PROVIDED RECORDS:
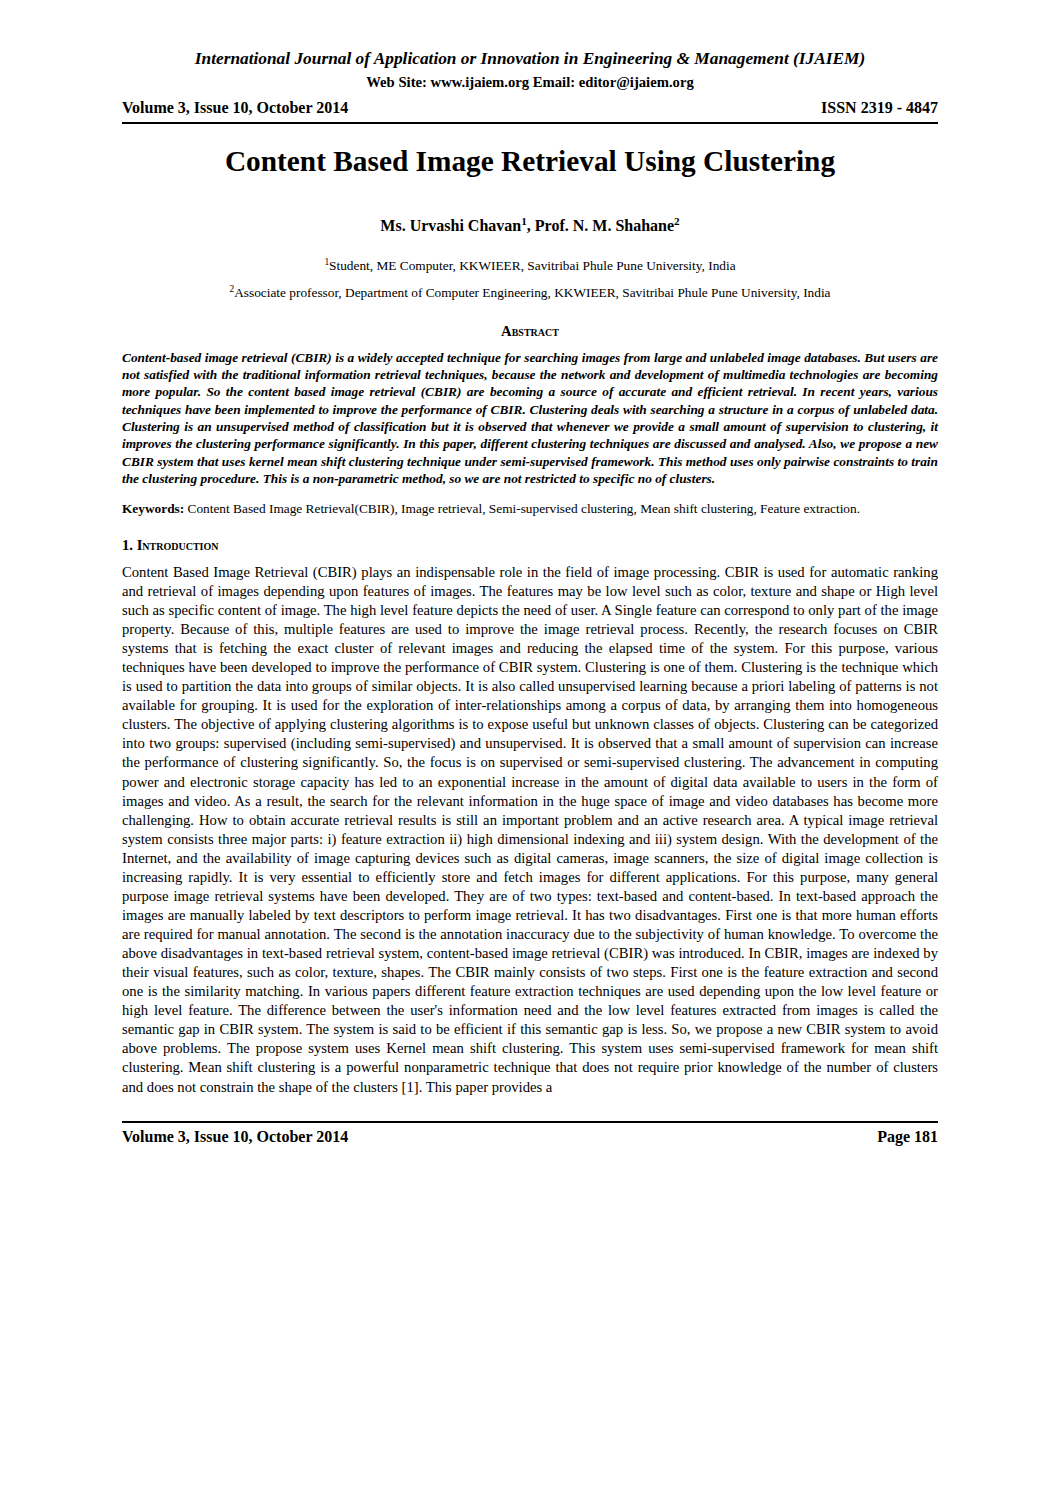International Journal of Application or Innovation in Engineering & Management (IJAIEM)
Web Site: www.ijaiem.org Email: editor@ijaiem.org
Volume 3, Issue 10, October 2014 ISSN 2319 - 4847
Content Based Image Retrieval Using Clustering
Ms. Urvashi Chavan1, Prof. N. M. Shahane2
1Student, ME Computer, KKWIEER, Savitribai Phule Pune University, India
2Associate professor, Department of Computer Engineering, KKWIEER, Savitribai Phule Pune University, India
Abstract
Content-based image retrieval (CBIR) is a widely accepted technique for searching images from large and unlabeled image databases. But users are not satisfied with the traditional information retrieval techniques, because the network and development of multimedia technologies are becoming more popular. So the content based image retrieval (CBIR) are becoming a source of accurate and efficient retrieval. In recent years, various techniques have been implemented to improve the performance of CBIR. Clustering deals with searching a structure in a corpus of unlabeled data. Clustering is an unsupervised method of classification but it is observed that whenever we provide a small amount of supervision to clustering, it improves the clustering performance significantly. In this paper, different clustering techniques are discussed and analysed. Also, we propose a new CBIR system that uses kernel mean shift clustering technique under semi-supervised framework. This method uses only pairwise constraints to train the clustering procedure. This is a non-parametric method, so we are not restricted to specific no of clusters.
Keywords: Content Based Image Retrieval(CBIR), Image retrieval, Semi-supervised clustering, Mean shift clustering, Feature extraction.
1. Introduction
Content Based Image Retrieval (CBIR) plays an indispensable role in the field of image processing. CBIR is used for automatic ranking and retrieval of images depending upon features of images. The features may be low level such as color, texture and shape or High level such as specific content of image. The high level feature depicts the need of user. A Single feature can correspond to only part of the image property. Because of this, multiple features are used to improve the image retrieval process. Recently, the research focuses on CBIR systems that is fetching the exact cluster of relevant images and reducing the elapsed time of the system. For this purpose, various techniques have been developed to improve the performance of CBIR system. Clustering is one of them. Clustering is the technique which is used to partition the data into groups of similar objects. It is also called unsupervised learning because a priori labeling of patterns is not available for grouping. It is used for the exploration of inter-relationships among a corpus of data, by arranging them into homogeneous clusters. The objective of applying clustering algorithms is to expose useful but unknown classes of objects. Clustering can be categorized into two groups: supervised (including semi-supervised) and unsupervised. It is observed that a small amount of supervision can increase the performance of clustering significantly. So, the focus is on supervised or semi-supervised clustering. The advancement in computing power and electronic storage capacity has led to an exponential increase in the amount of digital data available to users in the form of images and video. As a result, the search for the relevant information in the huge space of image and video databases has become more challenging. How to obtain accurate retrieval results is still an important problem and an active research area. A typical image retrieval system consists three major parts: i) feature extraction ii) high dimensional indexing and iii) system design. With the development of the Internet, and the availability of image capturing devices such as digital cameras, image scanners, the size of digital image collection is increasing rapidly. It is very essential to efficiently store and fetch images for different applications. For this purpose, many general purpose image retrieval systems have been developed. They are of two types: text-based and content-based. In text-based approach the images are manually labeled by text descriptors to perform image retrieval. It has two disadvantages. First one is that more human efforts are required for manual annotation. The second is the annotation inaccuracy due to the subjectivity of human knowledge. To overcome the above disadvantages in text-based retrieval system, content-based image retrieval (CBIR) was introduced. In CBIR, images are indexed by their visual features, such as color, texture, shapes. The CBIR mainly consists of two steps. First one is the feature extraction and second one is the similarity matching. In various papers different feature extraction techniques are used depending upon the low level feature or high level feature. The difference between the user's information need and the low level features extracted from images is called the semantic gap in CBIR system. The system is said to be efficient if this semantic gap is less. So, we propose a new CBIR system to avoid above problems. The propose system uses Kernel mean shift clustering. This system uses semi-supervised framework for mean shift clustering. Mean shift clustering is a powerful nonparametric technique that does not require prior knowledge of the number of clusters and does not constrain the shape of the clusters [1]. This paper provides a
Volume 3, Issue 10, October 2014 Page 181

WORK TO COMPLETE:
Return every entry above exactly as written, minus the pictures.

SOLUTION TO THIS PROBLEM:
International Journal of Application or Innovation in Engineering & Management (IJAIEM)
Web Site: www.ijaiem.org Email: editor@ijaiem.org
Volume 3, Issue 10, October 2014 ISSN 2319 - 4847
Content Based Image Retrieval Using Clustering
Ms. Urvashi Chavan1, Prof. N. M. Shahane2
1Student, ME Computer, KKWIEER, Savitribai Phule Pune University, India
2Associate professor, Department of Computer Engineering, KKWIEER, Savitribai Phule Pune University, India
Abstract
Content-based image retrieval (CBIR) is a widely accepted technique for searching images from large and unlabeled image databases. But users are not satisfied with the traditional information retrieval techniques, because the network and development of multimedia technologies are becoming more popular. So the content based image retrieval (CBIR) are becoming a source of accurate and efficient retrieval. In recent years, various techniques have been implemented to improve the performance of CBIR. Clustering deals with searching a structure in a corpus of unlabeled data. Clustering is an unsupervised method of classification but it is observed that whenever we provide a small amount of supervision to clustering, it improves the clustering performance significantly. In this paper, different clustering techniques are discussed and analysed. Also, we propose a new CBIR system that uses kernel mean shift clustering technique under semi-supervised framework. This method uses only pairwise constraints to train the clustering procedure. This is a non-parametric method, so we are not restricted to specific no of clusters.
Keywords: Content Based Image Retrieval(CBIR), Image retrieval, Semi-supervised clustering, Mean shift clustering, Feature extraction.
1. Introduction
Content Based Image Retrieval (CBIR) plays an indispensable role in the field of image processing. CBIR is used for automatic ranking and retrieval of images depending upon features of images. The features may be low level such as color, texture and shape or High level such as specific content of image. The high level feature depicts the need of user. A Single feature can correspond to only part of the image property. Because of this, multiple features are used to improve the image retrieval process. Recently, the research focuses on CBIR systems that is fetching the exact cluster of relevant images and reducing the elapsed time of the system. For this purpose, various techniques have been developed to improve the performance of CBIR system. Clustering is one of them. Clustering is the technique which is used to partition the data into groups of similar objects. It is also called unsupervised learning because a priori labeling of patterns is not available for grouping. It is used for the exploration of inter-relationships among a corpus of data, by arranging them into homogeneous clusters. The objective of applying clustering algorithms is to expose useful but unknown classes of objects. Clustering can be categorized into two groups: supervised (including semi-supervised) and unsupervised. It is observed that a small amount of supervision can increase the performance of clustering significantly. So, the focus is on supervised or semi-supervised clustering. The advancement in computing power and electronic storage capacity has led to an exponential increase in the amount of digital data available to users in the form of images and video. As a result, the search for the relevant information in the huge space of image and video databases has become more challenging. How to obtain accurate retrieval results is still an important problem and an active research area. A typical image retrieval system consists three major parts: i) feature extraction ii) high dimensional indexing and iii) system design. With the development of the Internet, and the availability of image capturing devices such as digital cameras, image scanners, the size of digital image collection is increasing rapidly. It is very essential to efficiently store and fetch images for different applications. For this purpose, many general purpose image retrieval systems have been developed. They are of two types: text-based and content-based. In text-based approach the images are manually labeled by text descriptors to perform image retrieval. It has two disadvantages. First one is that more human efforts are required for manual annotation. The second is the annotation inaccuracy due to the subjectivity of human knowledge. To overcome the above disadvantages in text-based retrieval system, content-based image retrieval (CBIR) was introduced. In CBIR, images are indexed by their visual features, such as color, texture, shapes. The CBIR mainly consists of two steps. First one is the feature extraction and second one is the similarity matching. In various papers different feature extraction techniques are used depending upon the low level feature or high level feature. The difference between the user's information need and the low level features extracted from images is called the semantic gap in CBIR system. The system is said to be efficient if this semantic gap is less. So, we propose a new CBIR system to avoid above problems. The propose system uses Kernel mean shift clustering. This system uses semi-supervised framework for mean shift clustering. Mean shift clustering is a powerful nonparametric technique that does not require prior knowledge of the number of clusters and does not constrain the shape of the clusters [1]. This paper provides a
Volume 3, Issue 10, October 2014 Page 181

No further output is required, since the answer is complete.